Written task:
Write out the listing below line for line, leaving out the pictures.

#### Material supplied ####

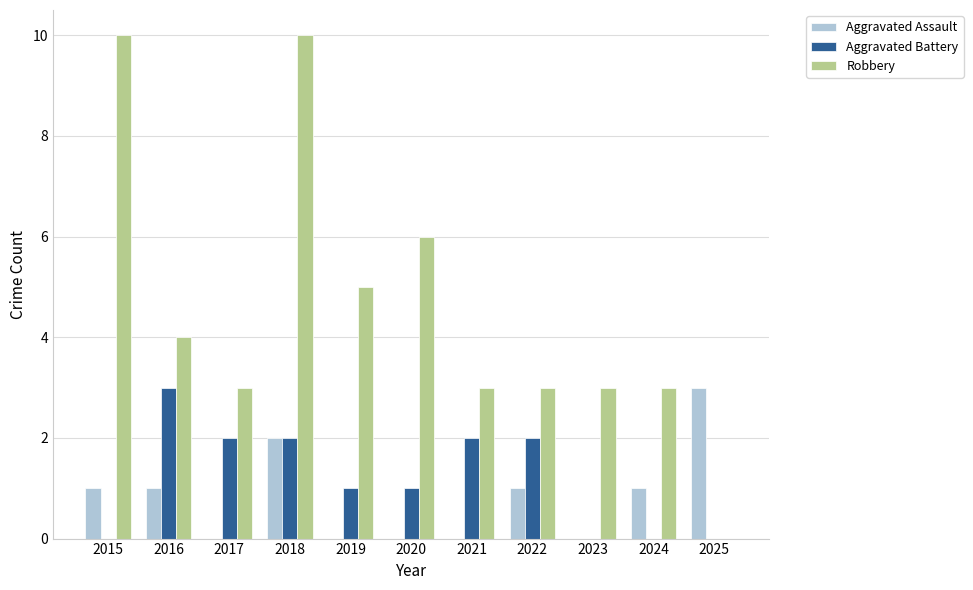

Reading left to right, list all the values displayed in this chart.

Aggravated Assault: 2015=1	2016=1	2017=0	2018=2	2019=0	2020=0	2021=0	2022=1	2023=0	2024=1	2025=3
Aggravated Battery: 2015=0	2016=3	2017=2	2018=2	2019=1	2020=1	2021=2	2022=2	2023=0	2024=0	2025=0
Robbery: 2015=10	2016=4	2017=3	2018=10	2019=5	2020=6	2021=3	2022=3	2023=3	2024=3	2025=0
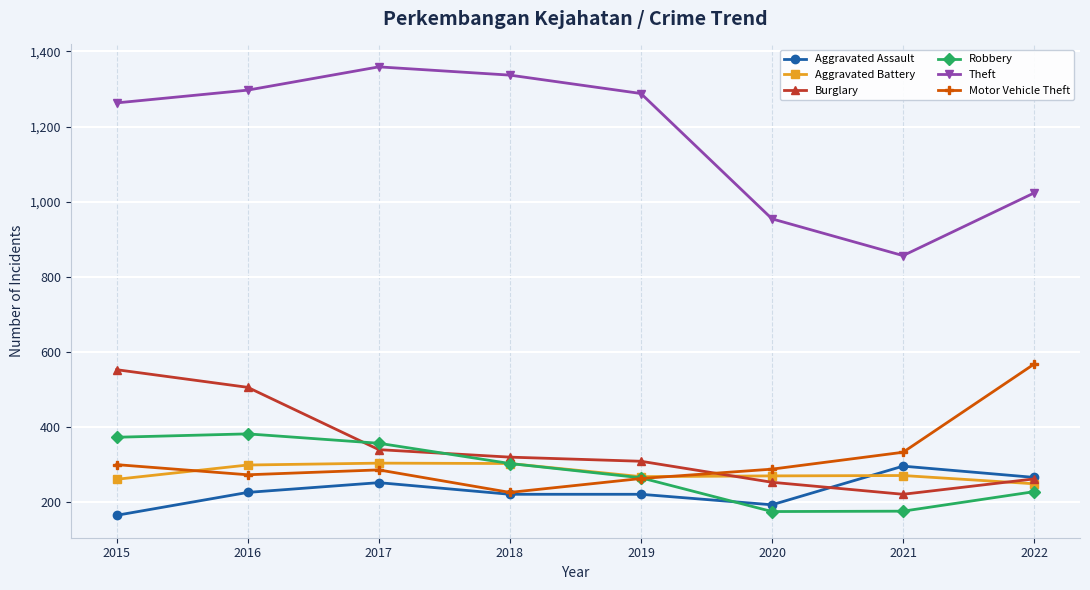

What is the sum of the Robbery values at 2017 and 2016?

737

####

Result for this exercise:
Reading left to right, list all the values displayed in this chart.

Aggravated Assault: 2015=1	2016=1	2017=0	2018=2	2019=0	2020=0	2021=0	2022=1	2023=0	2024=1	2025=3
Aggravated Battery: 2015=0	2016=3	2017=2	2018=2	2019=1	2020=1	2021=2	2022=2	2023=0	2024=0	2025=0
Robbery: 2015=10	2016=4	2017=3	2018=10	2019=5	2020=6	2021=3	2022=3	2023=3	2024=3	2025=0

What is the sum of the Robbery values at 2017 and 2016?

737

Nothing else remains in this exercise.